Kadek Artawa Yasa. (BP/Istimewa)

SINGARAJA, BALIPOST.com – Desa Adat Mujung Sari Kerti di Kecamatan Sukasada, salah satu desa adat di Bali Utara dengan umur yang bisa dibilang masih muda. Desa adat ini resmi diakui tahun 2009 yang lalu.

Meski masuk desa dengan umur muda, namun pemerintahan desa adat ini memangku tanggung jawab besar, terutama komitmennya dalam menjaga kelestarian kawasan hutan lindung di wewidangan desa adat setempat. Klian Desa Adat Mujung Sari Kerti, Kadek Artawa Yasa, Selasa (12/4) mengatakan wewidangan desa adat yang sekarang dipimpinnya itu memiliki satu banjar adat yaitu Banjar Adat Gunung Sari.

Di banjar adat ini kemudian terbentuk sebanyak 4 tempekan. Di mana, penamaan pada masing-masing tempekan ini memakai kata “sari”. Dengan begitu, sejak terbentuknya sampai sekarang tempekan itu diberi nama Sari Kangin, Sari Kauh, Sari Kaja, dan Sari Kelod. Saat ini, total krama desa di desa adat ini sekitar 215 kepala keluarga (KK).

Baca juga:  Desa Adat Banda "Ngodakin” Empat Sesuhunan

Setiap krama desa ini bertanggung jawab penuh menjadi pangempon Pura Kayangan Tiga meliputi Pura Desa, Puseh, dan Pura Dalem. Selain itu, krama desa ini juga menjadi pangempon di Pura Kayangan Desa yaitu, Pura Pucak Gunung Sari, Pura Pucak Sari, Pura Ratu Lingsir, dan Pura Pecalang. “Desa adat kami ini yang paling muda dari segi usia karena dibentuk tahun 2009 lalu, namun krama desa kami memiliki tanggung jawab terhadap parhayangan yang telah dibangun baik itu deretan Pura Kayangan Tiga dan pura-pura yang masuk jajaran Kayangan Desa,” katanya.

▶ Entri:
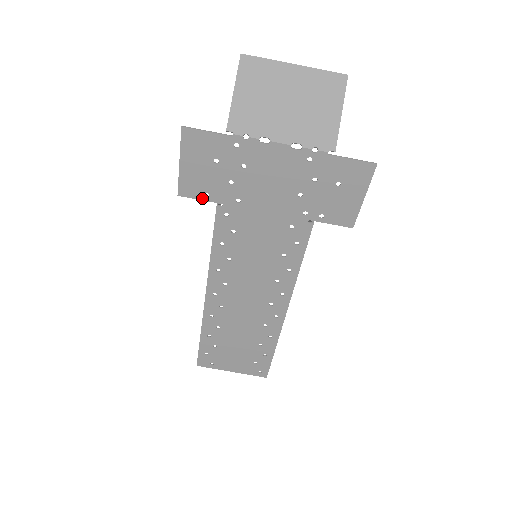
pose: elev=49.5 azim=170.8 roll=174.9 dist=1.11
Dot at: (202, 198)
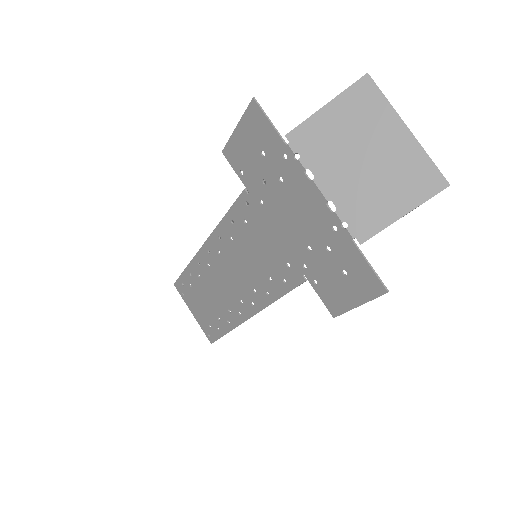
Dot at: (237, 172)
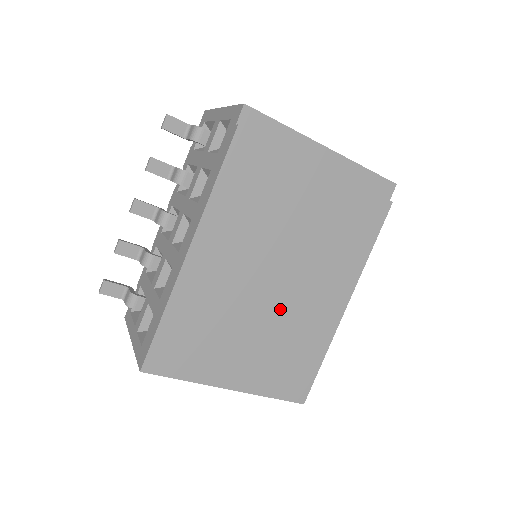
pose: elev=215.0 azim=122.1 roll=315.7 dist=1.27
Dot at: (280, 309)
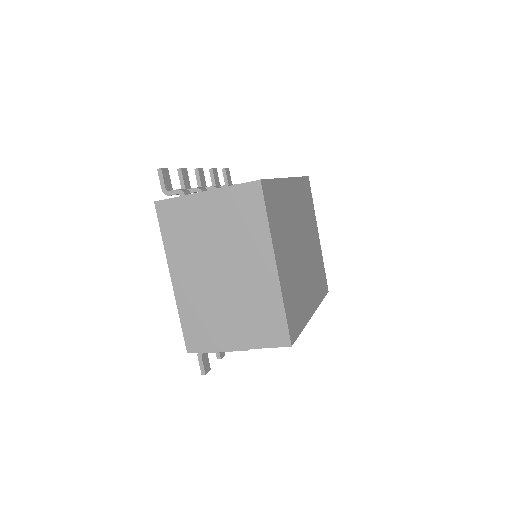
Dot at: (299, 264)
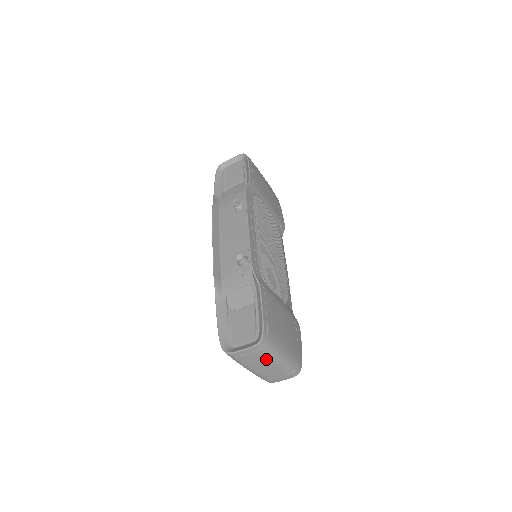
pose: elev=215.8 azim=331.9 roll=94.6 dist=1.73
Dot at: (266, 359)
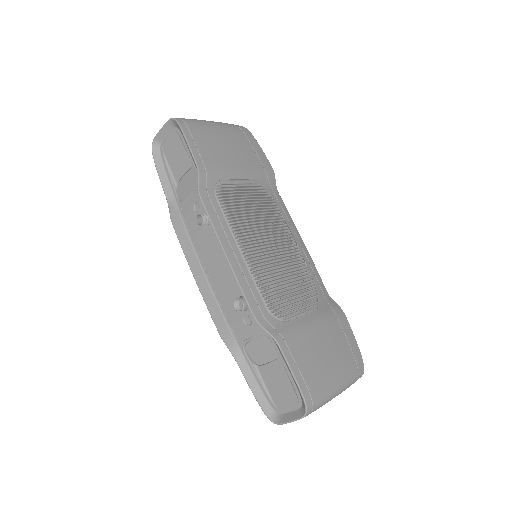
Dot at: occluded
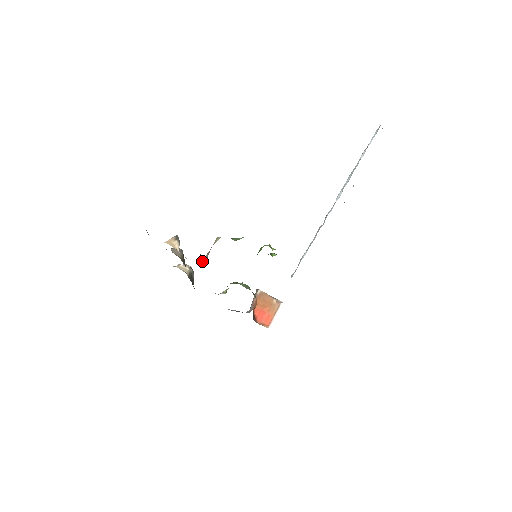
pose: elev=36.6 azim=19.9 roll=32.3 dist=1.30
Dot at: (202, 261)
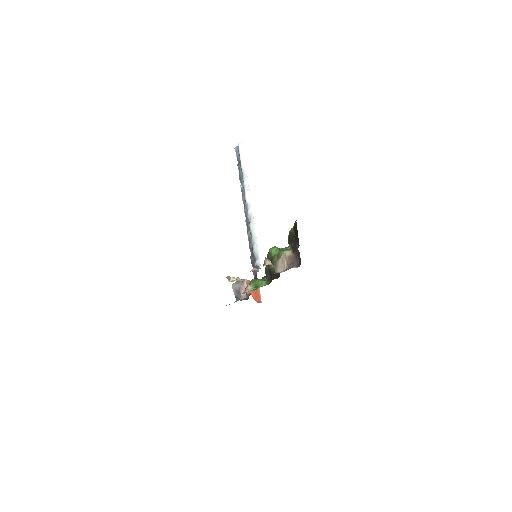
Dot at: (280, 271)
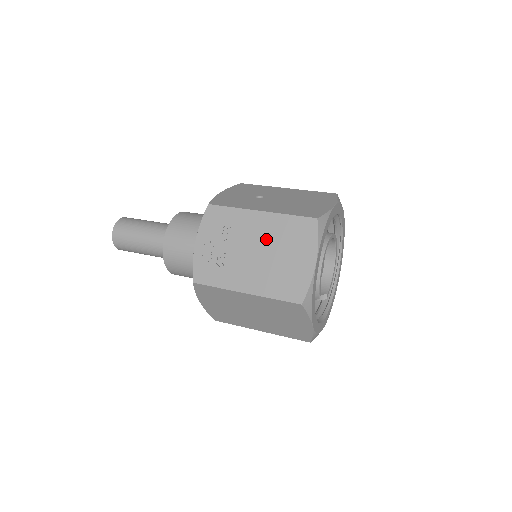
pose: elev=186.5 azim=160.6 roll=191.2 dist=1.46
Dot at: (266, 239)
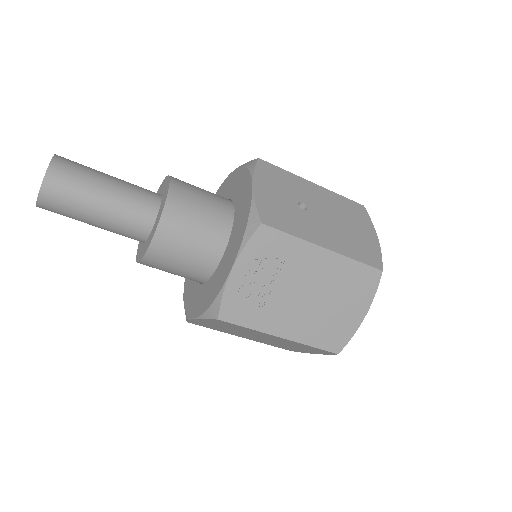
Dot at: (323, 283)
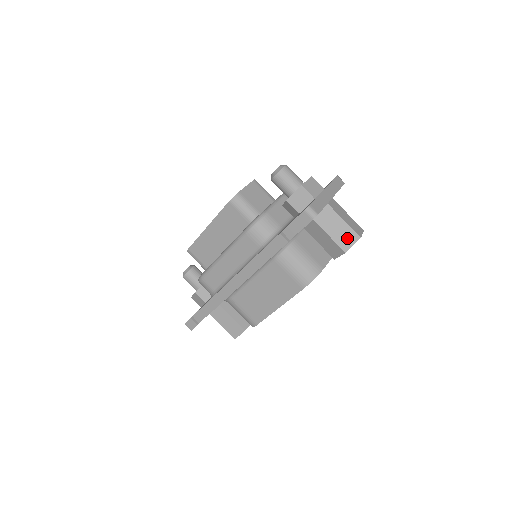
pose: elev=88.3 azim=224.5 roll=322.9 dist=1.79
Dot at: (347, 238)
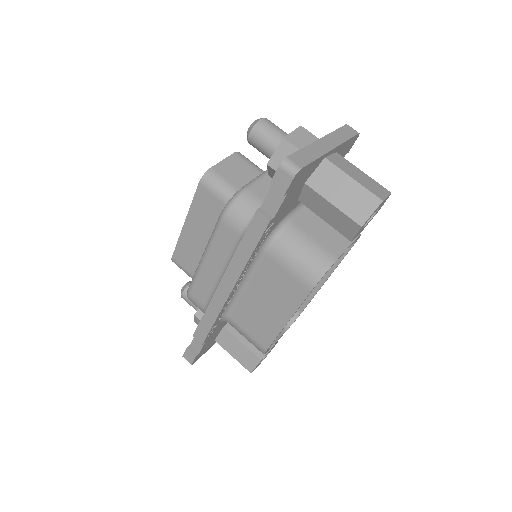
Dot at: (361, 204)
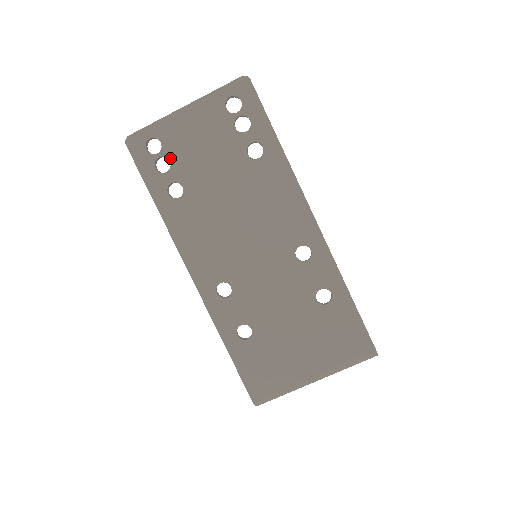
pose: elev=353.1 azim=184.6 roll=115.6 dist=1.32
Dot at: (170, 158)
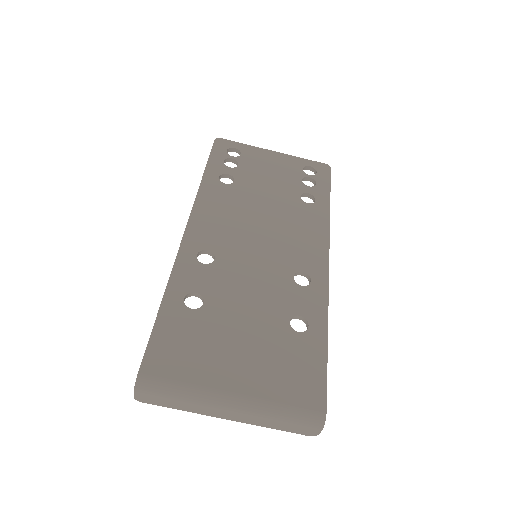
Dot at: (240, 163)
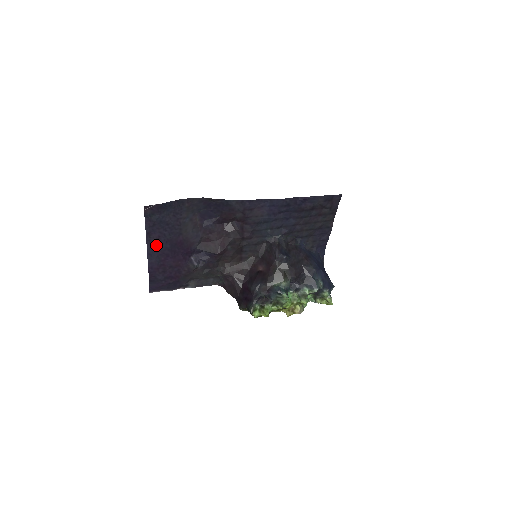
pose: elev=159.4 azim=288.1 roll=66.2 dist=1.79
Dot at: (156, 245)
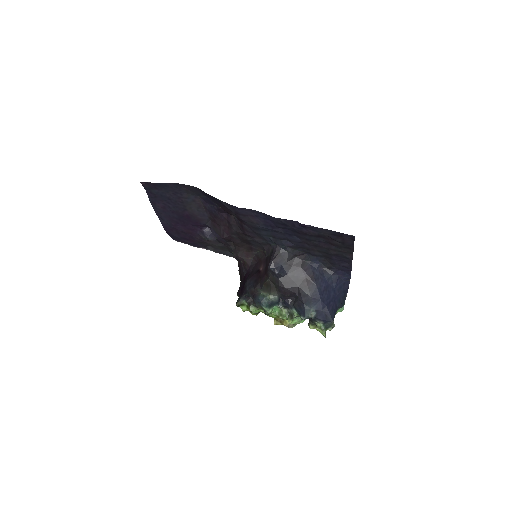
Dot at: (163, 212)
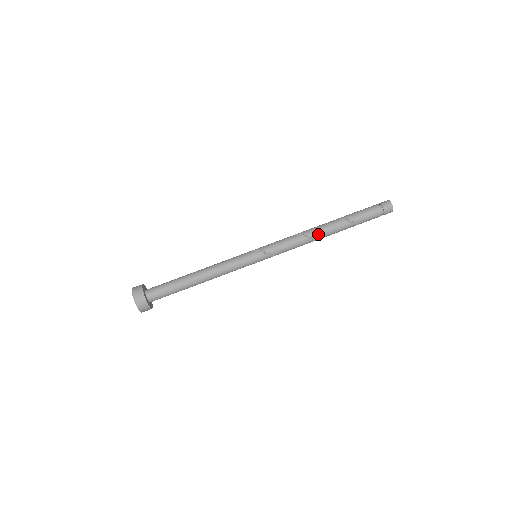
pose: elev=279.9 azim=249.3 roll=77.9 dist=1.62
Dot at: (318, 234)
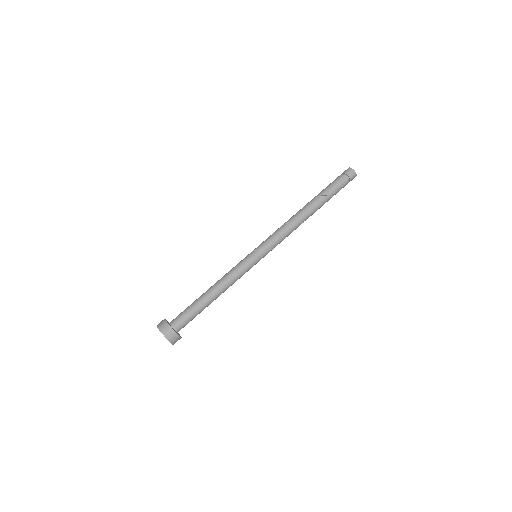
Dot at: (302, 217)
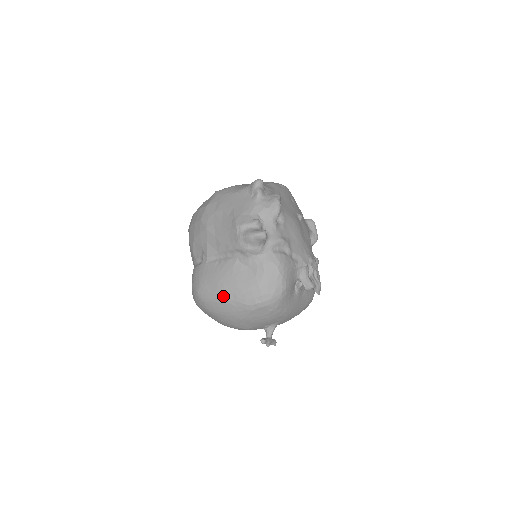
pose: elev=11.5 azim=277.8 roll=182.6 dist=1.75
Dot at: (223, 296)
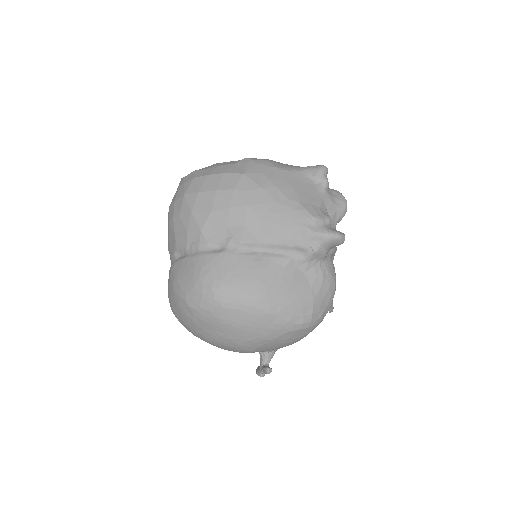
Dot at: (262, 305)
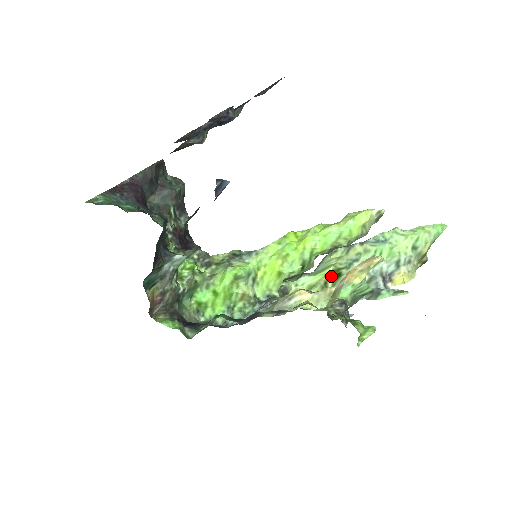
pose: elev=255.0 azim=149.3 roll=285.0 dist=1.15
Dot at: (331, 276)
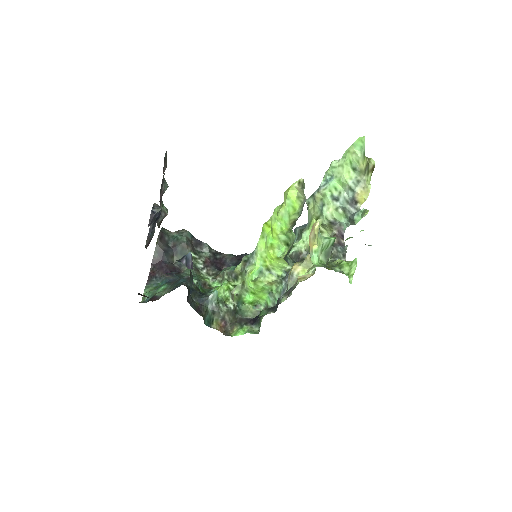
Dot at: occluded
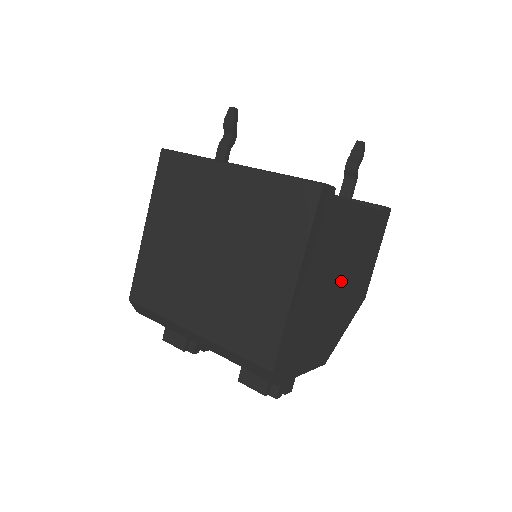
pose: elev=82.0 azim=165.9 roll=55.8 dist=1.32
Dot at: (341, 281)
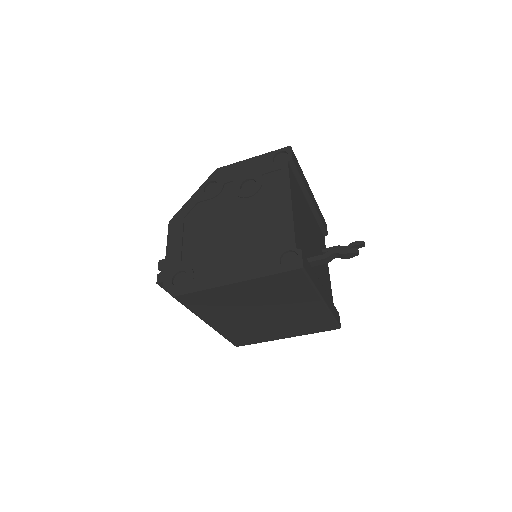
Dot at: occluded
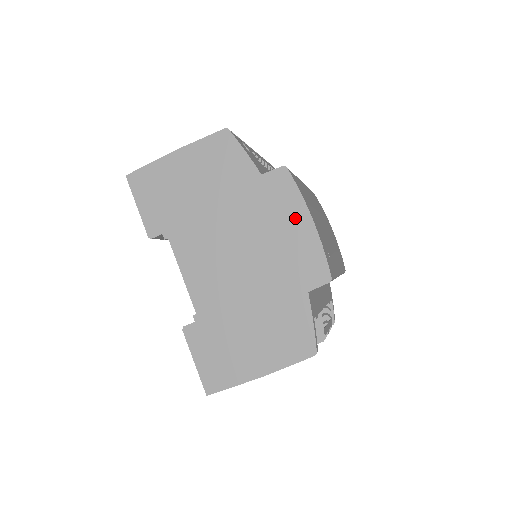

▶ Tugas Diberikan 1: Sebutkan semua nama tempekan di Banjar Adat Gunung Sari menurut artikel tentang Desa Adat Mujung Sari Kerti.
▶ Tugas Diberikan 2: Dalam artikel tentang Desa Adat Mujung Sari Kerti, ubah paragraf yang diawali "Setiap krama desa ini bertanggung jawab" menjadi daftar ringkas yang tetap memuat fakta pokoknya.
▶ Tugas Diberikan 3: Lanjutkan artikel tentang Desa Adat Mujung Sari Kerti mulai dari bagian terakhirnya.

▶ Jawaban 1: Sari Kangin, Sari Kauh, Sari Kaja, dan Sari Kelod.

▶ Jawaban 2:
- Krama desa menjadi pangempon Pura Kayangan Tiga: Pura Desa, Puseh, dan Pura Dalem.
- Krama desa juga menjadi pangempon Pura Kayangan Desa: Pura Pucak Gunung Sari, Pura Pucak Sari, Pura Ratu Lingsir, dan Pura Pecalang.
- Menurut Kadek Artawa Yasa, desa adat ini paling muda karena dibentuk tahun 2009.
- Meski begitu, krama desanya bertanggung jawab atas parhayangan, yaitu Pura Kayangan Tiga dan pura-pura Kayangan Desa.

▶ Jawaban 3:
Dalam hal kebijakan pembangunan baga parhyangan, Artawa Yasa mengaku beban krama desa belakangan ini menjadi ringan. Ini karena perbaikan atau pembangunan di baga ini didukung dengan Bantuan Keuangan Khusus (BKK) yang dikucurkan Gubernur Bali Wayan Koster. Dia mencontohkan, perbaikan di Pura Pura Dalem dan Pura Prajapati telah selesai dikerjakan. Sekarang, program yang sama dilakukan untuk perbaikan Pura Desa dan Pura Pucak Luhur Gunung Sari. “Tidak ada sumber pendapatan asli desa adat. Apalagi, desa adat kami baru terbentuk, namun pembangunan prayangan di desa adat bisa berjalan dan ini berkat bantuan Pak Gubernur, sehingga beban krama desa menjadi ringan. Iuran masih ada dan itu sifatnya sebagai jatu (tanda-red) bakti krama desa kepada Ida Bhatara yang berstana di pura-pura di desa adat kami,” tegasnya.

Baca juga:   Koleksi Buku Gedong Kirtya Direstorasi

Tak hanya pembangunan di baga parhyangan, Desa Adat Mujung Sari Kerti juga menelurkan kebijakan dalam menjaga kesucian dan kelestarian kawasan hutan lindung. Kebijakan ini karena desa adat ini di sisi timur, selatan, timur dan barat berbatasan dengan hutan lindung.

Sejak beberapa tahun sebelumnya, kawasan hutan di wilayah desa adat ini sempat mengalami kerusakan. Beruntung, desa adat bersama instansi yang membidangi dengan cepat pada masa itu melakukan penanaman bibit pohon.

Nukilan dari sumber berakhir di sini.